# WORK INSTRUCTIONS:
Every line from the start of the data through the line containing "56: (437, 172)" should be retyped exactly; the pictures should not.

# INFORMATION SUPPLIED:
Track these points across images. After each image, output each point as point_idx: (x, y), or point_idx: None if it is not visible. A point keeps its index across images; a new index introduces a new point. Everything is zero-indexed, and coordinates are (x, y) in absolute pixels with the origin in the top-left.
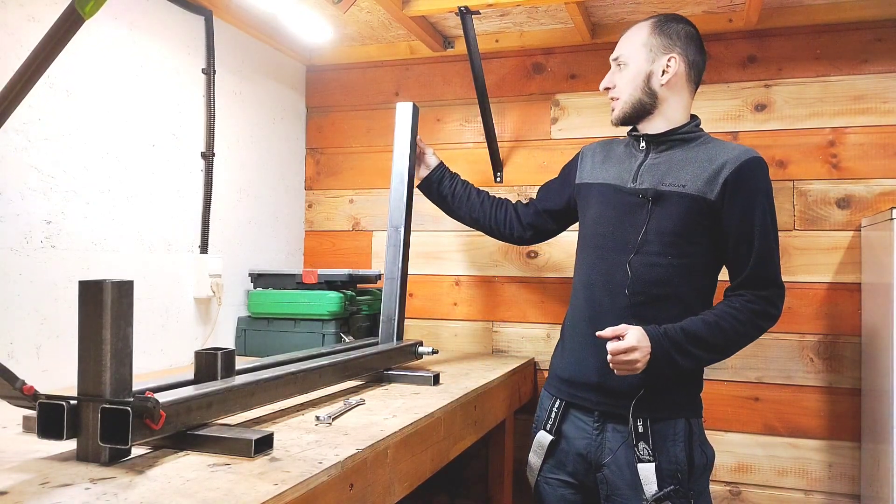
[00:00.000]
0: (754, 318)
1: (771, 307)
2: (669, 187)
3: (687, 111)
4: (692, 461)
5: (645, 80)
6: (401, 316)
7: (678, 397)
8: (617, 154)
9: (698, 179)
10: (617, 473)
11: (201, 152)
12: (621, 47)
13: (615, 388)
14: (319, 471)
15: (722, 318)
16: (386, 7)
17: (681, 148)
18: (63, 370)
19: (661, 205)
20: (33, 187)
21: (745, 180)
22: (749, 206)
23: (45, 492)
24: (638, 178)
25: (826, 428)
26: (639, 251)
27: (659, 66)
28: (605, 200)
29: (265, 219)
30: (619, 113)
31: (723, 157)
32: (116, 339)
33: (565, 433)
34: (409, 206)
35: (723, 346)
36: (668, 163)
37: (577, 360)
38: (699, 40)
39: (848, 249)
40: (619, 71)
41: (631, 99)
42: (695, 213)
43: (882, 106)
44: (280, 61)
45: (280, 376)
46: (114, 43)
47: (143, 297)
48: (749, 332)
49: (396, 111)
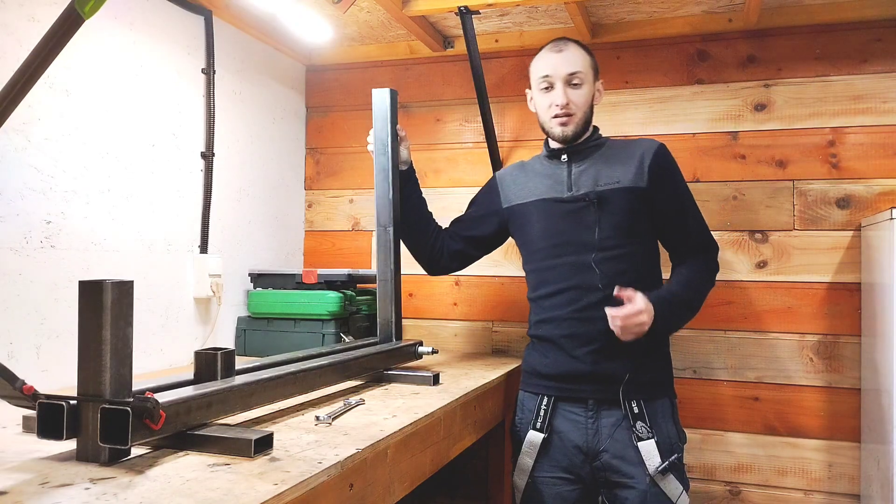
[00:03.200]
0: (711, 275)
1: (715, 264)
2: (606, 186)
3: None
4: (680, 436)
5: (592, 99)
6: (397, 317)
7: (661, 378)
8: (536, 171)
9: (627, 173)
10: (618, 456)
11: (201, 152)
12: (576, 64)
13: (607, 375)
14: (319, 471)
15: (692, 277)
16: (386, 7)
17: (596, 153)
18: (63, 370)
19: (605, 203)
20: (33, 187)
21: (663, 164)
22: (673, 184)
23: (44, 492)
24: (573, 186)
25: (826, 428)
26: (599, 248)
27: (596, 89)
28: (548, 213)
29: (265, 219)
30: (575, 129)
31: (637, 150)
32: (116, 339)
33: (557, 429)
34: (396, 203)
35: (695, 301)
36: (594, 167)
37: (563, 356)
38: None
39: (848, 249)
40: (573, 89)
41: (584, 117)
42: (635, 202)
43: (882, 106)
44: (280, 61)
45: (280, 376)
46: (113, 43)
47: (143, 297)
48: (707, 290)
49: (373, 99)
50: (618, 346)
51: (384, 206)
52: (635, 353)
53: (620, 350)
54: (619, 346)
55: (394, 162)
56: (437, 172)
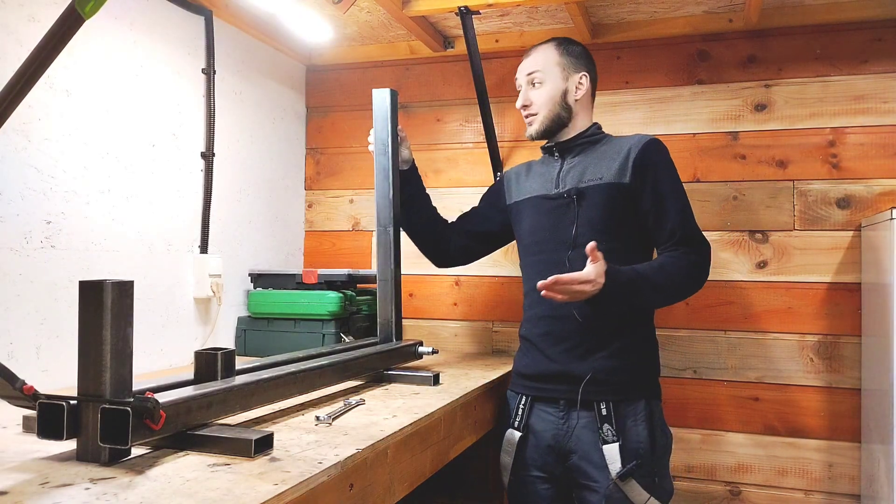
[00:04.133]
0: (692, 268)
1: (702, 259)
2: (588, 182)
3: (591, 118)
4: (654, 440)
5: (562, 96)
6: (398, 317)
7: (638, 379)
8: (536, 169)
9: (611, 169)
10: (584, 458)
11: (201, 152)
12: (535, 65)
13: (577, 375)
14: (319, 471)
15: (667, 264)
16: (386, 7)
17: (590, 149)
18: (63, 370)
19: (585, 200)
20: (33, 187)
21: (649, 158)
22: (657, 177)
23: (45, 492)
24: (560, 183)
25: (826, 428)
26: (575, 245)
27: (572, 84)
28: (537, 210)
29: (265, 219)
30: (538, 127)
31: (627, 145)
32: (116, 339)
33: (533, 427)
34: (396, 203)
35: (667, 288)
36: (583, 163)
37: (539, 356)
38: (593, 59)
39: (848, 249)
40: (535, 89)
41: (550, 114)
42: (615, 198)
43: (882, 106)
44: (280, 61)
45: (280, 376)
46: (114, 43)
47: (143, 297)
48: (687, 281)
49: (373, 99)
50: (591, 346)
51: (384, 207)
52: (610, 353)
53: (593, 349)
54: (592, 346)
55: (394, 162)
56: (438, 172)
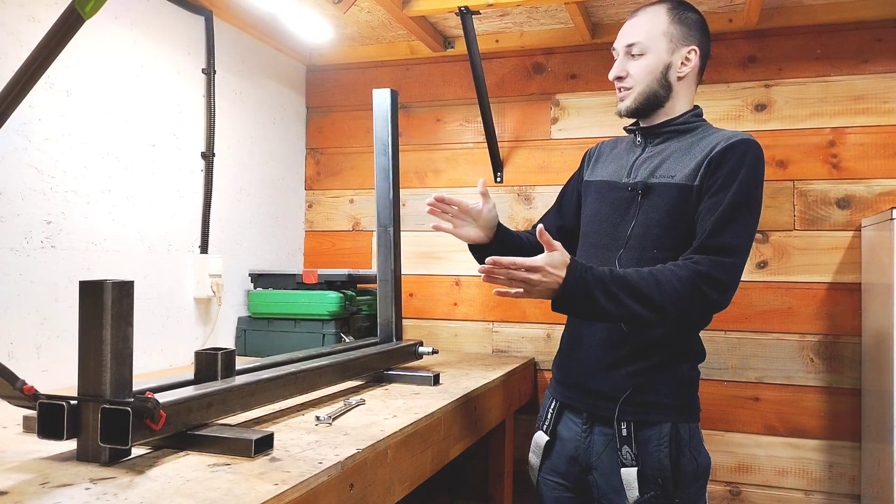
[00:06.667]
0: (696, 280)
1: (718, 272)
2: (659, 179)
3: (690, 103)
4: (679, 467)
5: (663, 71)
6: (398, 317)
7: (664, 400)
8: (619, 151)
9: (687, 167)
10: (603, 478)
11: (201, 152)
12: (636, 34)
13: (600, 390)
14: (319, 471)
15: (660, 271)
16: (386, 7)
17: (677, 139)
18: (63, 370)
19: (649, 197)
20: (33, 187)
21: (727, 158)
22: (726, 181)
23: (45, 492)
24: (632, 173)
25: (826, 428)
26: (626, 246)
27: (678, 58)
28: (601, 197)
29: (265, 219)
30: (630, 103)
31: (716, 141)
32: (116, 339)
33: (559, 434)
34: (396, 203)
35: (656, 299)
36: (663, 154)
37: (568, 360)
38: (709, 30)
39: (848, 249)
40: (634, 60)
41: (647, 90)
42: (681, 202)
43: (882, 106)
44: (280, 61)
45: (280, 376)
46: (114, 43)
47: (143, 297)
48: (689, 295)
49: (374, 99)
50: (620, 357)
51: (385, 206)
52: (638, 369)
53: (620, 362)
54: (621, 357)
55: (394, 162)
56: (438, 172)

# YOUR SOLUTION:
Track these points across images. After each image, output each point as point_idx: (x, y), or point_idx: None if it is not visible. A point keeps its index across images; a new index introduces a new point. Everything is zero-indexed, and coordinates are (x, y) in absolute pixels with the origin in the top-left.
[00:00.000]
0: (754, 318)
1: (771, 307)
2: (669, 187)
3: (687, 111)
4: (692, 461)
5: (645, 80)
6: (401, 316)
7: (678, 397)
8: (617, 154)
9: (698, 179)
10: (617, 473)
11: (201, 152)
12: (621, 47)
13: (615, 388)
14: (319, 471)
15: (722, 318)
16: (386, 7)
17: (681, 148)
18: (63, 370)
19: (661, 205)
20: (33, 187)
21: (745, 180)
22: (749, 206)
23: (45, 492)
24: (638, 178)
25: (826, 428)
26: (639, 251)
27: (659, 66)
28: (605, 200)
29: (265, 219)
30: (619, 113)
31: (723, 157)
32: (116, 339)
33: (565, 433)
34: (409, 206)
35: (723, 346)
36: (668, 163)
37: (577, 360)
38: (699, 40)
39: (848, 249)
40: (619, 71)
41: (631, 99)
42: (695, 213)
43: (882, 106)
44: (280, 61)
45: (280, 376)
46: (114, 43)
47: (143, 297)
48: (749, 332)
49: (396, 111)
[00:03.200]
0: (711, 275)
1: (715, 264)
2: (606, 186)
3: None
4: (680, 436)
5: (592, 99)
6: (397, 317)
7: (661, 378)
8: (536, 171)
9: (627, 173)
10: (618, 456)
11: (201, 152)
12: (576, 64)
13: (607, 375)
14: (319, 471)
15: (692, 277)
16: (386, 7)
17: (596, 153)
18: (63, 370)
19: (605, 203)
20: (33, 187)
21: (663, 164)
22: (673, 184)
23: (44, 492)
24: (573, 186)
25: (826, 428)
26: (599, 248)
27: (596, 89)
28: (548, 213)
29: (265, 219)
30: (575, 129)
31: (637, 150)
32: (116, 339)
33: (557, 429)
34: (396, 203)
35: (695, 301)
36: (594, 167)
37: (563, 356)
38: None
39: (848, 249)
40: (573, 89)
41: (584, 117)
42: (635, 202)
43: (882, 106)
44: (280, 61)
45: (280, 376)
46: (113, 43)
47: (143, 297)
48: (707, 290)
49: (373, 99)
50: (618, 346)
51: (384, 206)
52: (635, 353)
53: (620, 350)
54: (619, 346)
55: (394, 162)
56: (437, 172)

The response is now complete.